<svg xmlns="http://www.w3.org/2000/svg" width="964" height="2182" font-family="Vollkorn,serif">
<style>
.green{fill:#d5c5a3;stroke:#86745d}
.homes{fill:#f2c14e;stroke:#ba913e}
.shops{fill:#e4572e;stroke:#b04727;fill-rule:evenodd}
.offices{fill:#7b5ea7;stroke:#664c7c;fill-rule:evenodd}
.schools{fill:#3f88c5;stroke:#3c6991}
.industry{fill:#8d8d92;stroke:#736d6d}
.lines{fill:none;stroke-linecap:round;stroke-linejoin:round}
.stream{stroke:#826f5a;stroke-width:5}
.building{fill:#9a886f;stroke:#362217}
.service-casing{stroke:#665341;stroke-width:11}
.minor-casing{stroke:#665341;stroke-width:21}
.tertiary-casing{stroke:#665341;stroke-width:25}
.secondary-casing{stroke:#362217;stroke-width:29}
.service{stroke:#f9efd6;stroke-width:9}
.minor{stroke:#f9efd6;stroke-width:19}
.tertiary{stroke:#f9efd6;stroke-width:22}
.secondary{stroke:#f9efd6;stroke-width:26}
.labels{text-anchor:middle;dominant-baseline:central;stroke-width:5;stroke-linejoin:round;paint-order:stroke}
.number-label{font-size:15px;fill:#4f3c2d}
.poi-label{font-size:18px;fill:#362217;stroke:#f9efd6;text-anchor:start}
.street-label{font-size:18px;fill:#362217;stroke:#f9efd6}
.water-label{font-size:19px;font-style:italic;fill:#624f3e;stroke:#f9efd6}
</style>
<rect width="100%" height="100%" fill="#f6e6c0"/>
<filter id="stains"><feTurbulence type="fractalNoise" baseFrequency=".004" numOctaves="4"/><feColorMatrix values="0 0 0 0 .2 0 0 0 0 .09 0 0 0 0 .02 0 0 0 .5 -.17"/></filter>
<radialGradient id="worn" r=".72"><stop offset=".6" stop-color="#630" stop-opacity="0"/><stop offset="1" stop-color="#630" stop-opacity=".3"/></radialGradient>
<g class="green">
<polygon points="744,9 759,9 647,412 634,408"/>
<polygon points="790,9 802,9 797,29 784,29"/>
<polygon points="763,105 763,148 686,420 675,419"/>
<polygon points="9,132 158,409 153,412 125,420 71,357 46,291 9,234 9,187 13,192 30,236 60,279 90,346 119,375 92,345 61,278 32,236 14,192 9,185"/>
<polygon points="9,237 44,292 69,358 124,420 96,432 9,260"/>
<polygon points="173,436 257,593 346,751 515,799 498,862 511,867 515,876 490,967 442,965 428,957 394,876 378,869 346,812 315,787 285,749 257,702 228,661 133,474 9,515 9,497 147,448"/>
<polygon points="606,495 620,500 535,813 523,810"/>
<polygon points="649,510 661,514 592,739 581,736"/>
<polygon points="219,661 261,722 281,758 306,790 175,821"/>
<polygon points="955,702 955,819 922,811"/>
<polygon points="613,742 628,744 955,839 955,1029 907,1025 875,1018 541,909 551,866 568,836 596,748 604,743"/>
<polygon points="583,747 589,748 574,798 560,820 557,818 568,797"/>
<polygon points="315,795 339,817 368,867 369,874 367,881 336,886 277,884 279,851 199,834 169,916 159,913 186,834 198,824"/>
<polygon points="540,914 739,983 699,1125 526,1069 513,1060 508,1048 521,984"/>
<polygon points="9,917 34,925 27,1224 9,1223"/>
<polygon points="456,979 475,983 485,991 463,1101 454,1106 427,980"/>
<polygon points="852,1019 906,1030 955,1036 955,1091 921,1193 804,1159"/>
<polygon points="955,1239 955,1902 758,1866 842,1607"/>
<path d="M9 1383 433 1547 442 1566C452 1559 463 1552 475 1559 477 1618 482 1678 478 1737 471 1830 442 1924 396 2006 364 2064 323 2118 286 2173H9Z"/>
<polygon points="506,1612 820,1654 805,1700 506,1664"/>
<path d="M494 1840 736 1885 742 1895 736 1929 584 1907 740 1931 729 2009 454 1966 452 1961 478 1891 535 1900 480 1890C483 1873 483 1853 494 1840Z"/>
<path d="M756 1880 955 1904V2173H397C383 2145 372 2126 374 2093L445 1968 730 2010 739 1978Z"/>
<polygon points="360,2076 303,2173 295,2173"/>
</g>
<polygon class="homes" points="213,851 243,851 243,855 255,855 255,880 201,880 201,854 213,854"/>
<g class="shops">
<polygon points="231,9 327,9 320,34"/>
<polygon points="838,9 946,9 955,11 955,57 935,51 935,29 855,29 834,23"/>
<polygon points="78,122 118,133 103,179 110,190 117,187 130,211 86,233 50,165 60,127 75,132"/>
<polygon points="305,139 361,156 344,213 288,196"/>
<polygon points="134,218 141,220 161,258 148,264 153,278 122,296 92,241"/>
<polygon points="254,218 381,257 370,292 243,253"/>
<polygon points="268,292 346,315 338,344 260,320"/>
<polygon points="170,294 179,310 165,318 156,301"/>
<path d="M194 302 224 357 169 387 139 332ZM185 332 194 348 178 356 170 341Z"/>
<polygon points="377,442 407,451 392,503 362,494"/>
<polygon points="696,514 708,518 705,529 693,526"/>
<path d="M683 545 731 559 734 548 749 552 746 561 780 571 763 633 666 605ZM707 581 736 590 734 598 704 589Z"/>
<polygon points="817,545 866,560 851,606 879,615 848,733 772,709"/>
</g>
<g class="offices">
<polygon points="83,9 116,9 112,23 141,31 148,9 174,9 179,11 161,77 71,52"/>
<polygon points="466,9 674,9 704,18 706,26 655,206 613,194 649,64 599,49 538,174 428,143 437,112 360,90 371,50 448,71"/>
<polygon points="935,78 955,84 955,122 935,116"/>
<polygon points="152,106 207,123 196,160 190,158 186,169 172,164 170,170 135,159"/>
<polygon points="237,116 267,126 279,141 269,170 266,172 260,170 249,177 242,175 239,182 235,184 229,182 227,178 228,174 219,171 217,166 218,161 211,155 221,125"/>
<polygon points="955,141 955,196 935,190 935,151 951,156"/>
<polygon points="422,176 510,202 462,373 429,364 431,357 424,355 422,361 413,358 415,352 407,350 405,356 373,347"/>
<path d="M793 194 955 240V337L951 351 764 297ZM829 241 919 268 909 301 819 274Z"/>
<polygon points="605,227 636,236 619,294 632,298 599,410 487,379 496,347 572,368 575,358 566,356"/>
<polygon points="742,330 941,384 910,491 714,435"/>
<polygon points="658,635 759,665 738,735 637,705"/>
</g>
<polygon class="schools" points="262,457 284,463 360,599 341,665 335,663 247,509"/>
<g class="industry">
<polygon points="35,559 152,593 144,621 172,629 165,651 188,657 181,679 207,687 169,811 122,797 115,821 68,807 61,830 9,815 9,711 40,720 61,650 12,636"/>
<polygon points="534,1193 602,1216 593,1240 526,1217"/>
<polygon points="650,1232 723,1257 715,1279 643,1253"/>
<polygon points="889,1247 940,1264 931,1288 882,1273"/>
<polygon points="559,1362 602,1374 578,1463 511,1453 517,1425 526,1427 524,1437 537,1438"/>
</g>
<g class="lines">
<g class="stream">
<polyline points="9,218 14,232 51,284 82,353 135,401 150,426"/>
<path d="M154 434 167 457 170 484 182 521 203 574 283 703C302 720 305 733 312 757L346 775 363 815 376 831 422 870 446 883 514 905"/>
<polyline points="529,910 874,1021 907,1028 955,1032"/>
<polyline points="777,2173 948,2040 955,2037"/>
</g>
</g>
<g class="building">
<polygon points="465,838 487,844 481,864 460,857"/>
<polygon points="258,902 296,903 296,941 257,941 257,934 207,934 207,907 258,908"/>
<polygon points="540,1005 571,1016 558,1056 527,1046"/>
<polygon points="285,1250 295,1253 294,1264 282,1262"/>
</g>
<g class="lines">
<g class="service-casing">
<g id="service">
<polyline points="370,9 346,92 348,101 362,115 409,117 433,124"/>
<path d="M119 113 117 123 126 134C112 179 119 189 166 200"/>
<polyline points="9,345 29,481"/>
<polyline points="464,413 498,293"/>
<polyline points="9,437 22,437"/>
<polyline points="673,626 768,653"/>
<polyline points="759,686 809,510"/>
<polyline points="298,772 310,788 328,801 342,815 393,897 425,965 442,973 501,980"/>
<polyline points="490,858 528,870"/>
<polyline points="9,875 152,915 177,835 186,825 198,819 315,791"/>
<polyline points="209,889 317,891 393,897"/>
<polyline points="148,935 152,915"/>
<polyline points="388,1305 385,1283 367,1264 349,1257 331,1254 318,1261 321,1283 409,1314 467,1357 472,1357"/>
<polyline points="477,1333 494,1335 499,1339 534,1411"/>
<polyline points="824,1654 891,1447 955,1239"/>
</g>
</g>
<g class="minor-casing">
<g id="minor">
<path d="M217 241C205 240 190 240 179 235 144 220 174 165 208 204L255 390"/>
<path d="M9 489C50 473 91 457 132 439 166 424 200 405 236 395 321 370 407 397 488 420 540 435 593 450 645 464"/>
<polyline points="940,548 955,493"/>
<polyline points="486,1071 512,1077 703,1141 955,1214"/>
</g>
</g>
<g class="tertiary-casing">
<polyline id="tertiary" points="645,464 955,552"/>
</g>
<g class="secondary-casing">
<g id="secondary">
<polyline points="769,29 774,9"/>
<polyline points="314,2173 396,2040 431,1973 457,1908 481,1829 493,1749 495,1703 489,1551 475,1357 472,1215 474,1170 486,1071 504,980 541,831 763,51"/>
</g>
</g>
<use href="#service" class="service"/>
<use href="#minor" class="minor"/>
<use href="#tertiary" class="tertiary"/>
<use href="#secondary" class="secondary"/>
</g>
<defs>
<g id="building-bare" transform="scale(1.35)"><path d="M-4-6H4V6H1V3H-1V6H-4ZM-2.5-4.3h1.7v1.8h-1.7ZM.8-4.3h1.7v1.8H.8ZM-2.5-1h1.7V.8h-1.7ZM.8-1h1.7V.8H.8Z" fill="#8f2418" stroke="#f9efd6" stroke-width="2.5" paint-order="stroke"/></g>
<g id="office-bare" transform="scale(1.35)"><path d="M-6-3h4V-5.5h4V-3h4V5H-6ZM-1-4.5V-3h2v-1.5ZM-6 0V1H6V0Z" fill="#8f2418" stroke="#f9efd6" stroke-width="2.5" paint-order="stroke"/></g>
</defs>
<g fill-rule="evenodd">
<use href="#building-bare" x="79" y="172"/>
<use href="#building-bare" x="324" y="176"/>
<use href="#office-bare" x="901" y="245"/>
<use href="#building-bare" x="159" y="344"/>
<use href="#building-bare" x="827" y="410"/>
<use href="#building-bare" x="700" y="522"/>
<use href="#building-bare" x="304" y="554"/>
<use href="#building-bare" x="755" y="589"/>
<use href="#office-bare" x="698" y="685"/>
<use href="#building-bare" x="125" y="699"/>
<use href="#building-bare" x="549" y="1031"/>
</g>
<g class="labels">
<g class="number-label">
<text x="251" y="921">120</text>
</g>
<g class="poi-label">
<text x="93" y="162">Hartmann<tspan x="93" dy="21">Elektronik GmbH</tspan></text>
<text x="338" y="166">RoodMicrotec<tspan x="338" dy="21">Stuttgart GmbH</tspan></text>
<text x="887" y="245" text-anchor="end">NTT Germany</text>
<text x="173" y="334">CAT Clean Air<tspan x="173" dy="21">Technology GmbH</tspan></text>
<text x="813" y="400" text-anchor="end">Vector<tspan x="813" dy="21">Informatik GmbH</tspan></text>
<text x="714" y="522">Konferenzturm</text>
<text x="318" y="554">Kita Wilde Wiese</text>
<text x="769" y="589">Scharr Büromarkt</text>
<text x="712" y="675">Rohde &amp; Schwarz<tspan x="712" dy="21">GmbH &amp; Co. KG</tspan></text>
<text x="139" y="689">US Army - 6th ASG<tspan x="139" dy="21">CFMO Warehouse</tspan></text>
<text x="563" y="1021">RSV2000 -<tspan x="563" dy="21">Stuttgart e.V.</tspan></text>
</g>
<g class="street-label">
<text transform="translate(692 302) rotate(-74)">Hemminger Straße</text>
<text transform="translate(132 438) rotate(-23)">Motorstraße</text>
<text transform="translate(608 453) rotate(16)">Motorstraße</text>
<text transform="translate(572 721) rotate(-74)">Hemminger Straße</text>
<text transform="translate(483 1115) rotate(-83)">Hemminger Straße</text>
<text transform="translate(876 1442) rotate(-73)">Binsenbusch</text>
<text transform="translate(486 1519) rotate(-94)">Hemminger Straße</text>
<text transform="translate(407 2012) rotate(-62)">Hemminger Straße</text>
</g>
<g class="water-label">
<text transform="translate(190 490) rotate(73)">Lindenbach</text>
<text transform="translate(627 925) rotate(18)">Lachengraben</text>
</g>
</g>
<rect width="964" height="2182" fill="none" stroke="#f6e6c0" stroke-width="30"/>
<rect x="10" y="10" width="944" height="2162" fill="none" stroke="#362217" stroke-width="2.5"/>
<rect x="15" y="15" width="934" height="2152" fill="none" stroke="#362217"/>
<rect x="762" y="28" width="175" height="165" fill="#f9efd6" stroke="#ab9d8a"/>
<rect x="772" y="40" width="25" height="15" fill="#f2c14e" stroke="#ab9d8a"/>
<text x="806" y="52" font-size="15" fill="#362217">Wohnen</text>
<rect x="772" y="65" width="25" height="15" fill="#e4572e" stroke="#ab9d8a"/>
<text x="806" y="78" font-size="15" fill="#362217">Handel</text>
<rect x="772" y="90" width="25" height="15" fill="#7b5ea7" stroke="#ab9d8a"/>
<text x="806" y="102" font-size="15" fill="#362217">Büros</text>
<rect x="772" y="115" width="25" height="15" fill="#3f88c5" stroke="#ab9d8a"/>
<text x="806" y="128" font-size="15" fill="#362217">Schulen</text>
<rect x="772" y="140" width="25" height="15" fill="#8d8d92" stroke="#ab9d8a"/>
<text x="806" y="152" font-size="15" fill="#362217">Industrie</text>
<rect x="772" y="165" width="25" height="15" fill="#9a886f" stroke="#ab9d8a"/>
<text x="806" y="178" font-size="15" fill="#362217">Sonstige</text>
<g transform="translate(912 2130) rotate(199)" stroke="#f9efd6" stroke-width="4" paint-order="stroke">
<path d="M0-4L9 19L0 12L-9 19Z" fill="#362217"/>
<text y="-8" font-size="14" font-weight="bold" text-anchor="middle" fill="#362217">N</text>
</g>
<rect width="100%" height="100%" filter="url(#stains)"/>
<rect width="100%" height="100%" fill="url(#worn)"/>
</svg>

━━━━━━

Tally how many lines of the data include the word "worn". Write the number and nothing else.

2